Some studies pointed out that Gram-negative bacteria infection in patients with acute pancreatitis with abdominal infection was significantly higher than that of Gram-positive bacteria [
35]. Therefore, this study compared the differences of various indexes between the two types of bacterial infections. The results showed that the PCT of Gram-negative bacterial infections was significantly higher than that of Gram-positive bacterial infections (
p < 0.05), but there was no significant difference in CD64 index, CD64 positive rate, and CRP between the two groups (all
p > 0.05). PCT is an important biomarker commonly used to predict bacterial infections in clinics. It can also guide the diagnosis and treatment of infectious diseases. Its sensitivity and specificity are higher than traditional markers such as WBC and CRP. CRP test is controversial in term of limitation sensitivity and specificity [
36]. PCT may be better than CD64 index in the early diagnosis of bacterial infection [
37] but CD64 index is still preferable and a method of choice in diagnosing severe and complicated bacterial infection in term of sensitivity and specificity [
38,
39]. When the body is infected or invaded by endotoxins, neutrophil CD64 can increase 4~6 h after stimulation and 0~24 h after sepsis.
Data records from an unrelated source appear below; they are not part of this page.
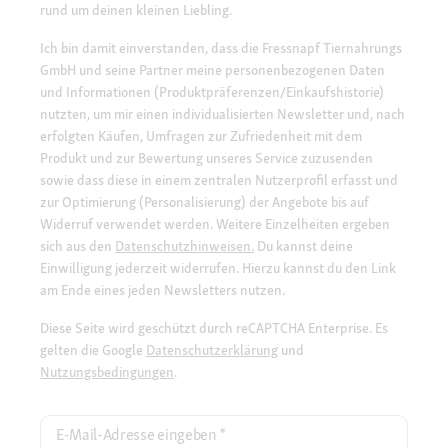
rund um deinen kleinen Liebling.
Ich bin damit einverstanden, dass die Fressnapf Tiernahrungs
GmbH und seine Partner meine personenbezogenen Daten
und Informationen (Produktpräferenzen/Einkaufshistorie)
nutzten, um mir einen individualisierten Newsletter und, nach
erfolgten Käufen, Umfragen zur Zufriedenheit mit dem
Produkt und zur Bewertung unseres Service zuzusenden
sowie dass diese in einem zentralen Nutzerprofil erfasst und
zur Optimierung (Personalisierung) der Angebote bis auf
Widerruf verwendet werden. Weitere Einzelheiten ergeben
sich aus den
Datenschutzhinweisen.
Du kannst deine
Einwilligung jederzeit widerrufen. Hierzu kannst du den Link
am Ende eines jeden Newsletters nutzen.
Diese Seite wird geschützt durch reCAPTCHA Enterprise. Es
gelten die Google
Datenschutzerklärung
und
Nutzungsbedingungen
.
E-Mail-Adresse eingeben
*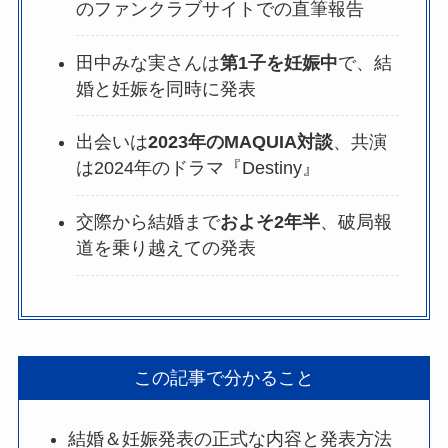
のファンクラブサイトでの直筆報告
田中みな実さんは
第1子を妊娠中
で、結
婚と妊娠を同時に発表
出会いは
2023年のMAQUIA対談
、共演
は2024年のドラマ『Destiny』
交際から結婚まで
およそ2年半
、破局報
道を乗り越えての発表
この記事で分かること
結婚＆妊娠発表の正式な内容と発表方法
This study confirmed by the bacterial culture that the peripheral blood CD64 index of acute pancreatitis (AP) patients can be significantly increased within 24 h after concurrent bacterial infection, which is expected to become a new biomarker for the early diagnosis of sepsis.
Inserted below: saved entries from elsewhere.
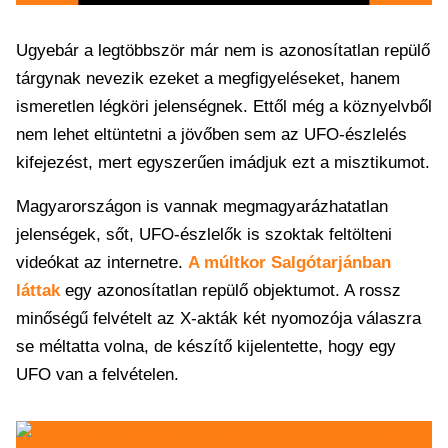
Ugyebár a legtöbbször már nem is azonosítatlan repülő
tárgynak nevezik ezeket a megfigyeléseket, hanem
ismeretlen légköri jelenségnek. Ettől még a köznyelvből
nem lehet eltüntetni a jövőben sem az UFO-észlelés
kifejezést, mert egyszerűen imádjuk ezt a misztikumot.
Magyarországon is vannak megmagyarázhatatlan
jelenségek, sőt, UFO-észlelők is szoktak feltölteni
videókat az internetre.
A múltkor Salgótarjánban
láttak
egy azonosítatlan repülő objektumot. A rossz
minőségű felvételt az X-akták két nyomozója válaszra
se méltatta volna, de készítő kijelentette, hogy egy
UFO van a felvételen.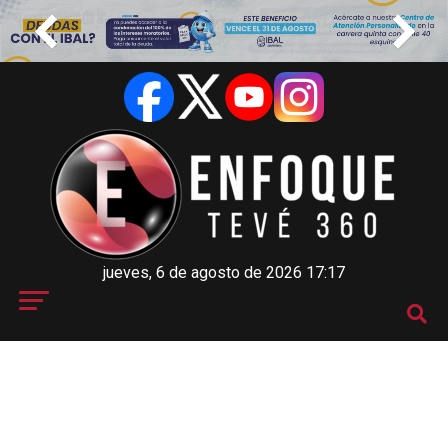
jueves, 6 de agosto de 2026 17:17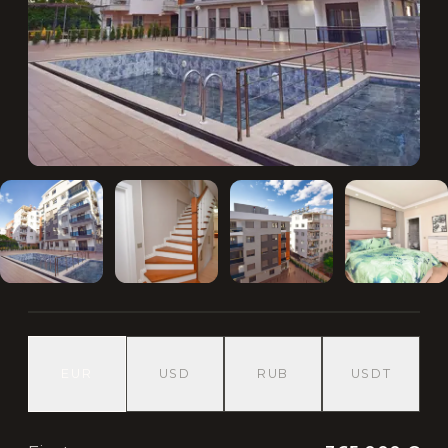
EUR
USD
RUB
USDT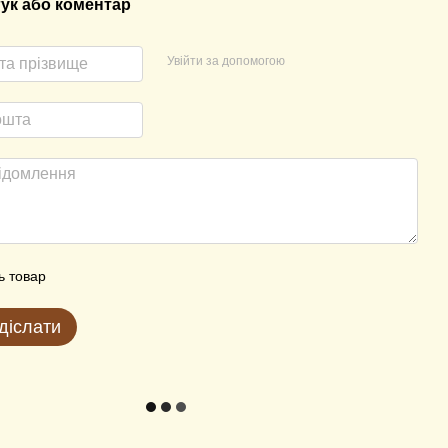
гук або коментар
Увійти за допомогою
ь товар
діслати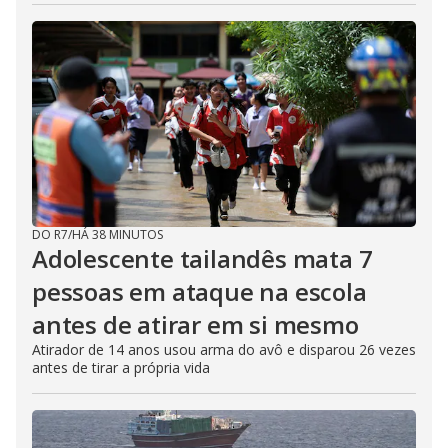
DO R7
/
HÁ 38 MINUTOS
Adolescente tailandês mata 7
pessoas em ataque na escola
antes de atirar em si mesmo
Atirador de 14 anos usou arma do avô e disparou 26 vezes
antes de tirar a própria vida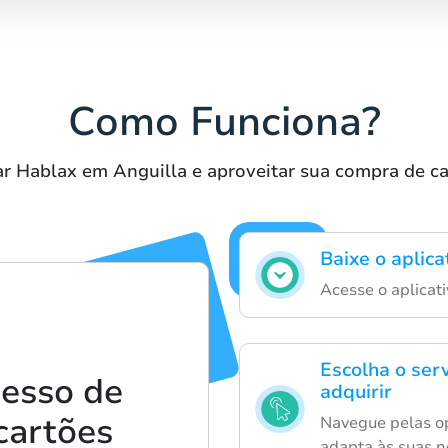
Como Funciona?
ar Hablax em Anguilla e aproveitar sua compra de ca
Baixe o aplica
Acesse o aplicat
Escolha o ser
cesso de
adquirir
cartões
Navegue pelas op
adapta às suas n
Ye Z et al. reported that the sensitivity of CD64 on the surface of neutrophils for the diagnosis of bacterial infection is ≥90%, and the specificity can reach 90~100%, which is significantly better than PCT, CRP, and other indicators. However, there are many ways to express the test results, including CD64 MFI, CD64 positive rate, and CD64 index, and the calculation formula of CD64 index is not unified. The calculation formula of the CD64 index for diagnosing infection obtained by various laboratories is quite different from the cut-off value, and the comparability is poor [
40].
Because CD64 is expressed in various cells; in monocytes, these are produced in large amounts in physiological and infectious states, while lymphocytes have low expression of CD64 [
41]. Considering this expression pattern, this study used (MFI_PMN CD64/MFI_LYM CD64)/(MFI_MO CD64/MFI_PMN CD64) to express the CD64 index, which not only quantified the expression level of CD64, but could also reduce the operation error to make the CD64 index more objective. The results showed that the efficacy of CD64 index in the diagnosis of acute pancreatitis with abdominal infection was better than other indexes, but the specificity was lower than PCT. The Youden index (0.781) was the largest in the diagnosis of sepsis, while the AUC of PCT (0.897) was the highest. The sensitivity of the CD64 index was higher than that of PCT, but the specificity was lower than that of PCT. Previously, the sensitivity and specificity of neutrophil CD64 was found to be more than 80% [
42].
When the CD64 index was combined with PCT, the sensitivity and Youden index increased, but the specificity decreased. It is suggested that combined diagnosis is helpful to improve the diagnostic efficiency of acute pancreatitis with abdominal infection and sepsis.